Where a line in the records holds "lines", count it once; return only the final number.

╭─ Materials provided

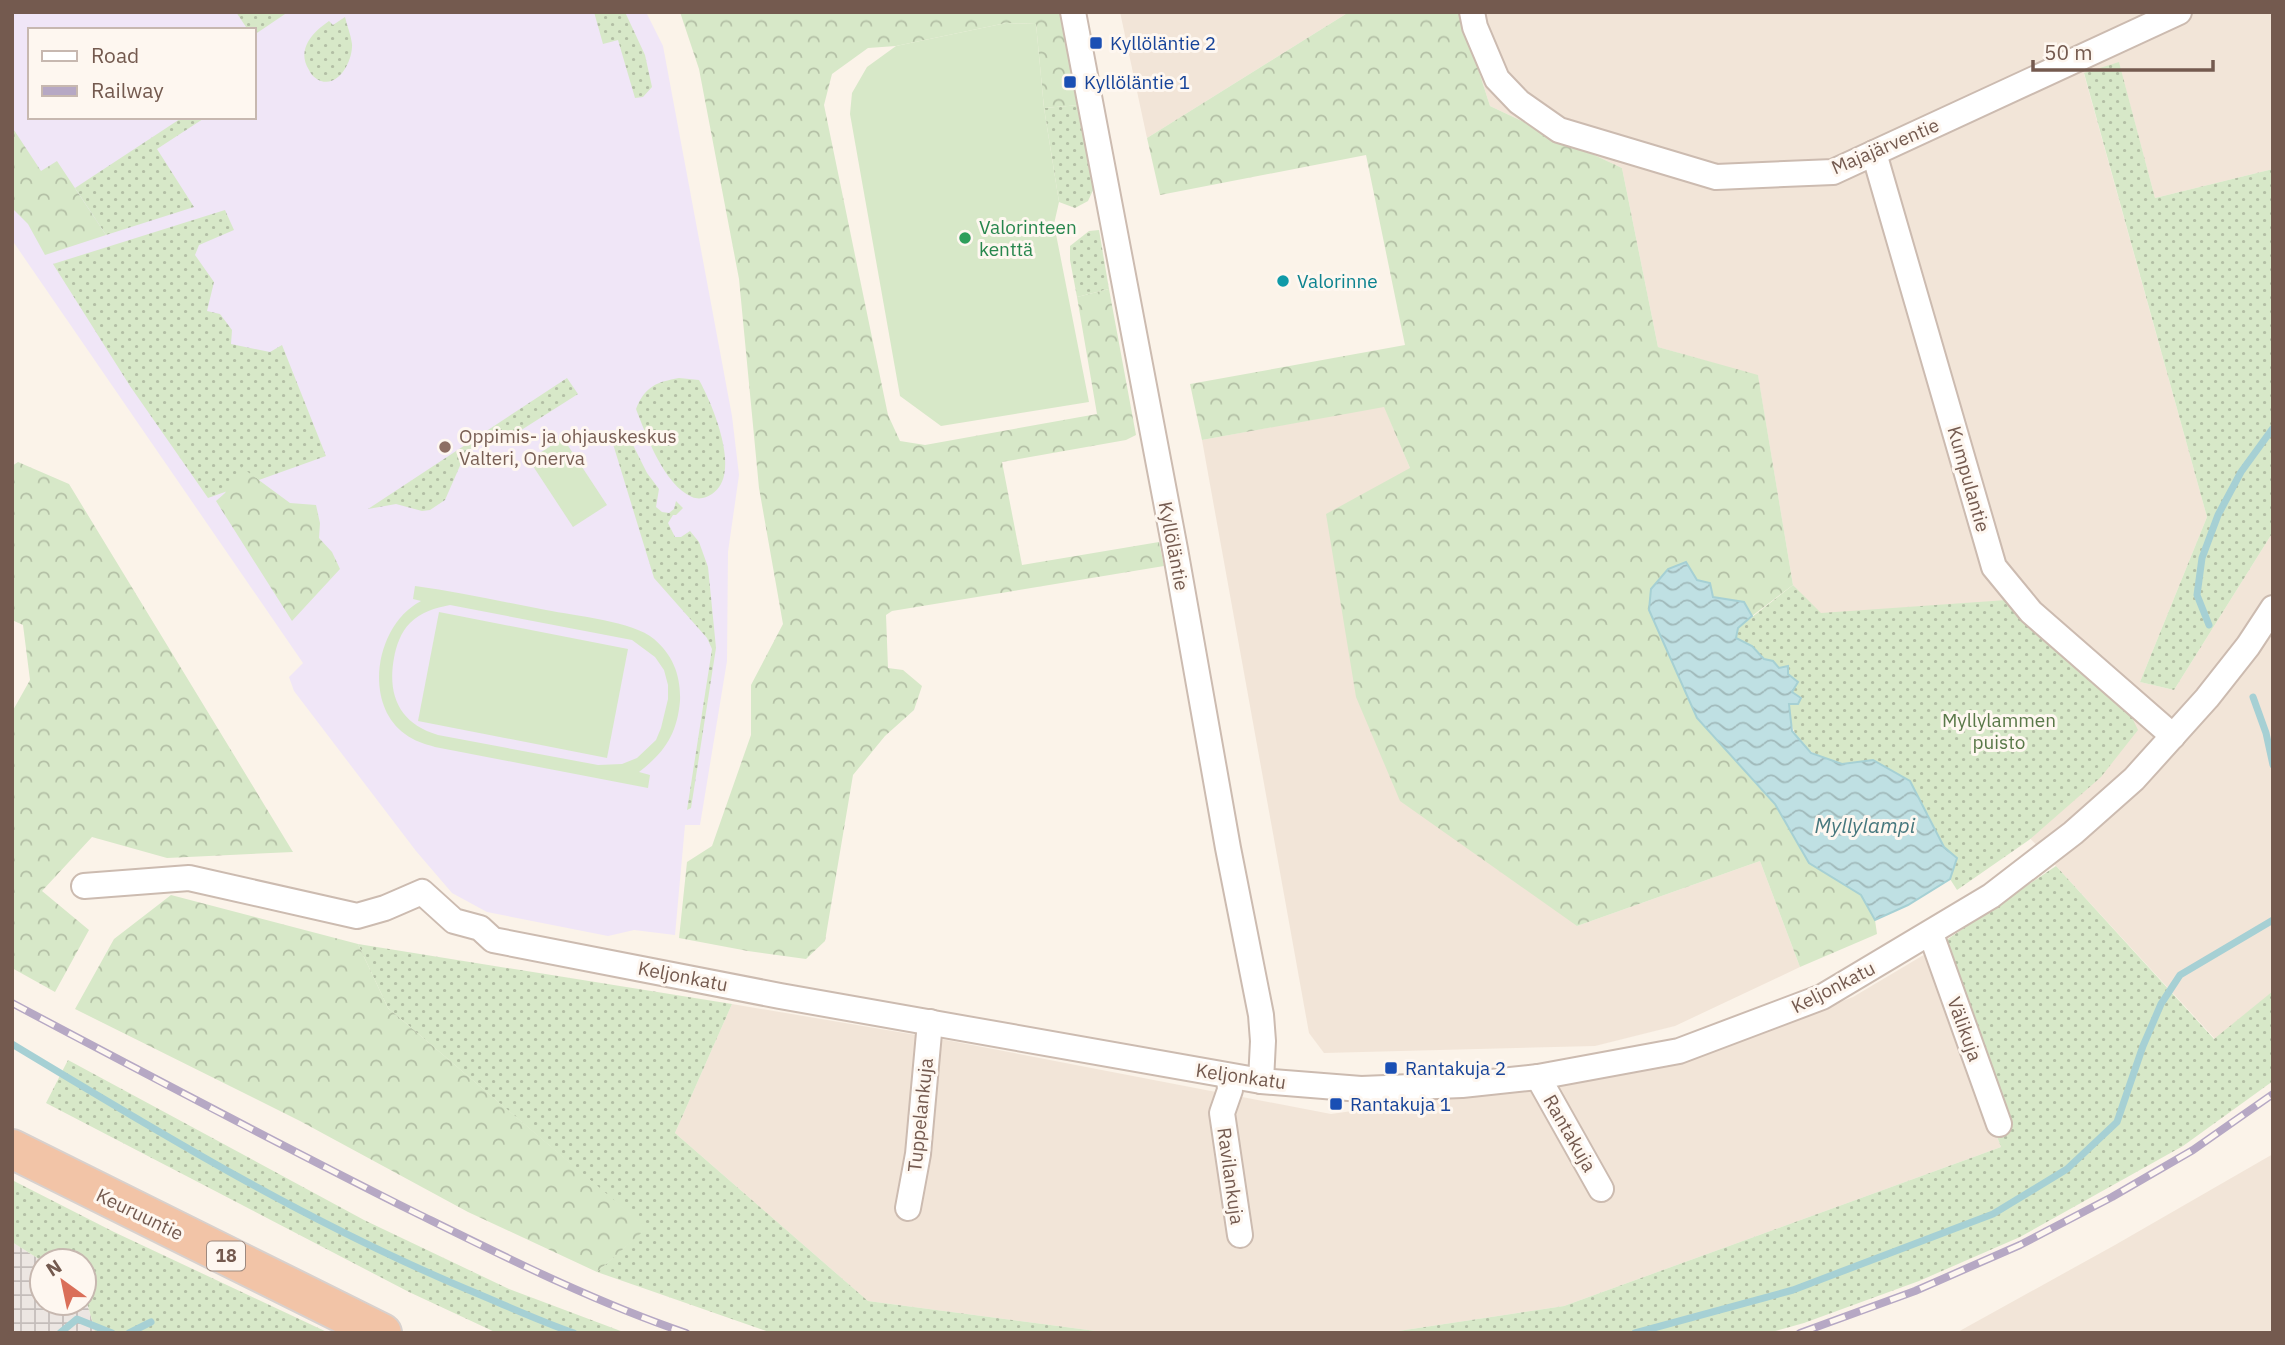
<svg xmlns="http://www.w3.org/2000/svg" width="2285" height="1345" font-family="'IBM Plex Sans',sans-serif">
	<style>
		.residential { fill: #f2e5d8 }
		.industrial { fill: url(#industrial-grid) }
		.education { fill: #f0e6f7; fill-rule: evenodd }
		.grass { fill: url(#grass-dots) }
		.forest { fill: url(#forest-crowns) }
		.garden { fill: #d7e8c8; fill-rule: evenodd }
		.water { fill: url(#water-waves); stroke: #a6d0d4; stroke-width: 2 }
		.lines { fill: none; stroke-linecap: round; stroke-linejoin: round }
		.stream { stroke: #a6d0d4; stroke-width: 7 }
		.minor-casing { stroke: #ccbbb0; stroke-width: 28 }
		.trunk-casing { stroke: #d8d1ce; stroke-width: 42 }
		.minor { stroke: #fff; stroke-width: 24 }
		.trunk { stroke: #f2c4a7; stroke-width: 38 }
		.rail-casing { stroke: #b6a8c4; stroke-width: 8 }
		.rail { stroke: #fef7f0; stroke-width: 5; stroke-dasharray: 16; stroke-linecap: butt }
		.transit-dot { fill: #1a4fb4; stroke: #fef7f0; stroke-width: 2.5 }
		.leisure-dot { fill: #2e9e5b; stroke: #fef7f0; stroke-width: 2.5 }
		.culture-dot { fill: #0f9aa8; stroke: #fef7f0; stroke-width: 2.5 }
		.education-dot { fill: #8d6e63; stroke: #fef7f0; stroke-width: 2.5 }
		.labels { text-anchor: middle; stroke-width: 6; stroke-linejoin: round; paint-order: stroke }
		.shield { fill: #fef7f0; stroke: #9d897f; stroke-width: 2 }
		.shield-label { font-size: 18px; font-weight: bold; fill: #745a4f }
		.transit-label { font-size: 19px; fill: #164399; stroke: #fef7f0; text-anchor: start }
		.street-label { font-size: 19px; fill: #745a4f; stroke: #fef7f0 }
		.leisure-label { font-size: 19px; fill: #27864d; stroke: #fef7f0; text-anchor: start }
		.culture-label { font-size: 19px; fill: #0d838f; stroke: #fef7f0; text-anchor: start }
		.education-label { font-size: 19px; fill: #785e54; stroke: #fef7f0; text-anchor: start }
		.park-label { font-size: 19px; fill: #597848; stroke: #fef7f0 }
		.water-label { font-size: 21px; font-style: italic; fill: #47787e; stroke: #fef7f0 }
	</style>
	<defs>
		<pattern id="industrial-grid" width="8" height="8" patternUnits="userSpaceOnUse" patternTransform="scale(1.75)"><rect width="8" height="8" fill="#ece6e2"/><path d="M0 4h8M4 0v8" fill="none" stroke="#c4bdba"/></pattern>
		<pattern id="grass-dots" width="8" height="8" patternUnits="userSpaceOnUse" patternTransform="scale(1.75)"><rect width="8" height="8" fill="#d7e8c8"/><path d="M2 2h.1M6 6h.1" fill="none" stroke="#b3bfa5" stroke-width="1.8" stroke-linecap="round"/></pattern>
		<pattern id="forest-crowns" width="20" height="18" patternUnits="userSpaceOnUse" patternTransform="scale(1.75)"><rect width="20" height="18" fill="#d7e8c8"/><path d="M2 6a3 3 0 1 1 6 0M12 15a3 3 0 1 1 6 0" fill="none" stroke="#b3bfa5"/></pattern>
		<pattern id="water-waves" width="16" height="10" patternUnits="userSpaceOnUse" patternTransform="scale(1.75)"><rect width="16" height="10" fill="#bfe0e3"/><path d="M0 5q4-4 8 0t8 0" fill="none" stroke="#a0b9ba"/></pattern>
	</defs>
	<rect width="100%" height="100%" fill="#fbf3e9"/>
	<!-- residential -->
	<g class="residential">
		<polygon points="1120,12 1349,12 1147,138"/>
		<polygon points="1460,12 2273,12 2273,169 2155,198 2119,63 2084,74 2207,517 2140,682 2174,690 2273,532 2273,992 2215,1039 2056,866 1793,585 1758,376 1658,347 1622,168 1490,106"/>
		<polygon points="1384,406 1410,468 1577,926 1760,861 1800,967 1675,1026 1595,1046 1324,1053 1309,1033 1202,440"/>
		<polygon points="1927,953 2001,1147 1564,1306 1385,1333 1111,1333 868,1301 675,1133 732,1004 946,1040 1331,1114 1675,1065 1853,997"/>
		<polygon points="2273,1154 2273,1333 1956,1333 2115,1245"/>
	</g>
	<!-- industrial -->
	<polygon class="industrial" points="12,1242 42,1261 42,1303 84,1303 84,1293 95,1331 92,1333 12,1333"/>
	<!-- education -->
	<path class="education" d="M12,12H646L663,46L732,416L739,475L728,552L727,661L700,825H685L675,935L634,930L608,936L487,912L452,893L416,851L294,691L289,677L303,663L12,240ZM30,30H254V117H30Z"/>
	<!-- grass -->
	<g class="grass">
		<polygon points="236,12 288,12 254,35 254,30 248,30"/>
		<polygon points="594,12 625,12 645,55 652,87 643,97 635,98 618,40 603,44"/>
		<path d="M345,17C347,26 351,35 352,44C353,59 340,87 321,81C316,79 311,75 309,70C296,49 313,32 329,21L333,25Z"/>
		<polygon points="2119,62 2155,198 2273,169 2273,532 2174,690 2140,682 2207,517 2084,73"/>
		<polygon points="1080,105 1094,188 1088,201 1075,208 1059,202 1044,108"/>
		<polygon points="183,117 201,117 203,119 157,149 194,207 106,235 75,188"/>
		<polygon points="225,210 234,230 199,245 195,255 214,282 207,311 220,314 232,330 231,344 270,352 282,345 326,456 208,498 130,386 53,264"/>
		<polygon points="1099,230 1109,289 1077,297 1070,260 1070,246 1089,231"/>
		<polygon points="567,378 578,394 515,434 491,436 466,452 445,500 430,510 422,511 396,504 368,509"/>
		<path d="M679,378L699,380C712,403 743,475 712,494C706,498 699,500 692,497C664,485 646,435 636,409C645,386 657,382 679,378Z"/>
		<polygon points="630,439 647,473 659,489 656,507 662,512 669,513 674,509 676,501 683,508 676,515 673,515 668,523 675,537 681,537 690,531 699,542 708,567 716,648 691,808 687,810 712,649 707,638 654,578 613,444"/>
		<path d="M1793,585L1821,613L2007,600L2129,711L2138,730L2101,777L2029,840L1957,890L1950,879L1957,858L1944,847L1928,814L1873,760C1863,761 1850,765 1840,763C1803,756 1782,729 1792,691L1779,668L1765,659L1752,646L1736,638L1738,628Z"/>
		<polygon points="2056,866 2214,1039 2273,991 2273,1081 2183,1146 2020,1237 1919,1281 1804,1323 1768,1333 1385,1333 1564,1306 2001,1147 1927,953"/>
		<polygon points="358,944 732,1004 675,1133 868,1301 1111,1333 772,1333 597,1272 646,1228 388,1008"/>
		<polygon points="68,1060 364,1220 509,1289 626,1333 497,1333 409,1292 46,1103"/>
		<polygon points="12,1180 114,1232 329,1333 92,1333 95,1330 84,1293 84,1261 42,1261 12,1242"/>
	</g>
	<!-- forest -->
	<g class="forest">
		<polygon points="680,12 1061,12 1080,105 1044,108 1036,24 1006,23 896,46 868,48 832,74 824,105 888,415 900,441 925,445 1097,414 1077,297 1109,289 1136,435 1126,440 1002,462 1022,565 1159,542 1164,566 892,611 886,615 888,668 903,670 922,686 914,710 885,736 853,775 825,941 806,959 748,951 679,938 687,862 712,846 751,735 751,685 783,624 759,488 739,279 699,69"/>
		<polygon points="1349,12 1460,12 1490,106 1622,168 1658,347 1758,375 1793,585 1752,616 1744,602 1713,597 1746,771 1775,804 1809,863 1861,895 1875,920 1877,934 1800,967 1760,861 1577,926 1400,801 1356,697 1326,514 1410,468 1384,407 1202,440 1190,384 1405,345 1366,155 1160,195 1147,138"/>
		<polygon points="12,127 41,171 57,161 106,235 45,255 28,224 12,208"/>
		<polygon points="18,462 69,484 293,852 167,858 92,837 42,891 89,930 55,992 12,968 12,712 30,680 23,625 12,620 12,466"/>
		<polygon points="241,467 290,503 316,505 320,523 319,538 332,552 340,569 292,621 216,501 225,493"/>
		<polygon points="171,895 358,944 388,1008 647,1228 597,1272 468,1212 300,1121 75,1009 114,939"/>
	</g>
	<!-- garden -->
	<g class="garden">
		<polygon points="1006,23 1036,24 1044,108 1059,202 1054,224 1089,402 941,426 900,396 850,114 852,93 867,67 896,46"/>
		<polygon points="563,438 607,505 573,527 529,460"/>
		<path d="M415,586C459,592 503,602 546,610C575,616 633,621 654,639C673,655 681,676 680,701C677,734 665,752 639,772L650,775L648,788L435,747C425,744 414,741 405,734C362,703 376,624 421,601L413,599ZM450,605L632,640L655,657L664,670L668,685V699L661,728L656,740L637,758L622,764L598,765L438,735C400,724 387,696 394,658C396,646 401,632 410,623C421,612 435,608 450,605Z"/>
		<polygon points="439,612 628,649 607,758 418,721"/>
	</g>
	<!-- water -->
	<polygon class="water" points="1686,562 1697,580 1710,583 1713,597 1744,602 1752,616 1738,628 1736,638 1752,646 1764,659 1773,661 1779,668 1788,666 1788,674 1798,682 1792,692 1801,698 1798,704 1789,704 1792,731 1811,753 1842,764 1873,760 1910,781 1944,847 1957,858 1950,879 1908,905 1875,920 1861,895 1809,863 1775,804 1697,718 1649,610 1651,589 1668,569"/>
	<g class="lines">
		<!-- stream -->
		<g class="stream">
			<polyline points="2209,625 2197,595 2202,558 2218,515 2241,472 2273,428"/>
			<polyline points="2253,697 2266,733 2273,765"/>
			<path d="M12,1044C161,1134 310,1224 471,1291C505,1305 539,1321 574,1333"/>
			<polyline points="60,1333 77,1319 112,1333"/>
			<polyline points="129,1333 151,1322"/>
			<polyline points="1635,1333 1793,1290 1993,1214 2067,1169 2117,1122 2143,1046 2161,1004 2180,975 2273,920"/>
		</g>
		<!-- minor casing -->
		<g class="minor-casing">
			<g id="minor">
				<polyline points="1073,12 1175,549 1228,848 1261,1015 1263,1041 1261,1081"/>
				<polyline points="1472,12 1475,27 1497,79 1519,102 1559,130 1716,177 1833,172 2179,12"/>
				<polyline points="1874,153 1994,567 2031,612 2173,736"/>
				<polyline points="84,886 189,878 357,916 385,908 422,892 454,921 480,928 493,940 780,996 1261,1081 1361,1089 1462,1085 1538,1077 1679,1051 1822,997 1991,896 2073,833 2134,779 2207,698 2248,646 2273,608"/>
				<polyline points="1931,934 1999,1124"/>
				<polyline points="1229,1076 1230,1090 1222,1113 1240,1235"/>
				<polyline points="1538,1077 1601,1189"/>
				<polyline points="908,1208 918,1154 930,1022"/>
			</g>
		</g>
		<!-- trunk casing -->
		<g class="trunk-casing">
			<polyline id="trunk" points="12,1149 382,1333"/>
		</g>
		<!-- minor -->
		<use href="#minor" class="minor"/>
		<!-- trunk -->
		<use href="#trunk" class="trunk"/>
		<!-- rail casing -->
		<g class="rail-casing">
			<g id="rail">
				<path d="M12,1003C146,1074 280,1145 416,1213C505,1257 592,1301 686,1333"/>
				<polyline points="1800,1333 1915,1291 2020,1245 2112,1197 2193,1150 2273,1094"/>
			</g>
		</g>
		<!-- rail -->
		<use href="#rail" class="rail"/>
	</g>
	<!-- markers -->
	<g class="transit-dot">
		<rect x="1089" y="36" width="14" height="14" rx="3.5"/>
		<rect x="1063" y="75" width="14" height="14" rx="3.5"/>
		<rect x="1384" y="1061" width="14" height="14" rx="3.5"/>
		<rect x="1329" y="1097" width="14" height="14" rx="3.5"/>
	</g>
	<circle class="leisure-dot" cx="965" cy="238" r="7"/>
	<circle class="culture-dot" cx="1283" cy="281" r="7"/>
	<circle class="education-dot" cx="445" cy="447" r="7"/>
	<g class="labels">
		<!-- shield labels -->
		<rect class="shield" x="207" y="1241.5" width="38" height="29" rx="5"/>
		<g class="shield-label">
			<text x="226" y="1262">18</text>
		</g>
		<!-- transit labels -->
		<g class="transit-label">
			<text x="1110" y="50">Kyllöläntie 2</text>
			<text x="1084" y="89">Kyllöläntie 1</text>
			<text x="1405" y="1075">Rantakuja 2</text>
			<text x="1350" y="1111">Rantakuja 1</text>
		</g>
		<!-- street labels -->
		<g class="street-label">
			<text transform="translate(1885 146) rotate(-23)" y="7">Majajärventie</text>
			<text transform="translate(1969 479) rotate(74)" y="7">Kumpulantie</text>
			<text transform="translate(1174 546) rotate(79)" y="7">Kyllöläntie</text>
			<text transform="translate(683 976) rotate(11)" y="7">Keljonkatu</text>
			<text transform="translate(1833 987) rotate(-27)" y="7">Keljonkatu</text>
			<text transform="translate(1965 1029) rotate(70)" y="7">Välikuja</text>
			<text transform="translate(1241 1076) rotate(8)" y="7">Keljonkatu</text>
			<text transform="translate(920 1115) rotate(-84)" y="7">Tuppelankuja</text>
			<text transform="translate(1570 1133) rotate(60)" y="7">Rantakuja</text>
			<text transform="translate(1231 1176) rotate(82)" y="7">Ravilankuja</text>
			<text transform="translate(140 1214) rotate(26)" y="7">Keuruuntie</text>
		</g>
		<!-- leisure labels -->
		<g class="leisure-label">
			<text x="979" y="234">Valorinteen<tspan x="979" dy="22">kenttä</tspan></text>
		</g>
		<!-- culture labels -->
		<g class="culture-label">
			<text x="1297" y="288">Valorinne</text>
		</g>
		<!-- education labels -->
		<g class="education-label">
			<text x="459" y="443">Oppimis- ja ohjauskeskus<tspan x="459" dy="22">Valteri, Onerva</tspan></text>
		</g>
		<!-- park labels -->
		<g class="park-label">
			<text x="1999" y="727">Myllylammen<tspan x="1999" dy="22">puisto</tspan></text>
		</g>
		<!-- water labels -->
		<g class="water-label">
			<text x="1865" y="833">Myllylampi</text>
		</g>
	</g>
	<!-- border -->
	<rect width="2285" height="1345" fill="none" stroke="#745a4f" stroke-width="28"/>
	<!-- legend -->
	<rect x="28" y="28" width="228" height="91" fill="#fef7f0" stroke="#c7b8b0" stroke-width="2"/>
	<rect x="42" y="51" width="35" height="10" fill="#ffffff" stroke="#c7b8b0" stroke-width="2"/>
	<text x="91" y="63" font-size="21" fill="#745a4f">Road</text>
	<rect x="42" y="86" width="35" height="10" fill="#b6a8c4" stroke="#c7b8b0" stroke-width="2"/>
	<text x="91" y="98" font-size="21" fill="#745a4f">Railway</text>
	<!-- north arrow -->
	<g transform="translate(63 1282) rotate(327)"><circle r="33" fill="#fef7f0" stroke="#c7b8b0" stroke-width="2"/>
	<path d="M0-5L12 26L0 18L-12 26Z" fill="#da6f59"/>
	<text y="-10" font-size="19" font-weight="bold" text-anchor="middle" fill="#745a4f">N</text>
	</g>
	<!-- scale -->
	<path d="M2033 60v10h180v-10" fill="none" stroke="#745a4f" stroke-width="3.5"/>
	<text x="2044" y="60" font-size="21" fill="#745a4f" stroke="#fef7f0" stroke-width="5" paint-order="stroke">50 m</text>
</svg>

╰─

### Response to this exercise
2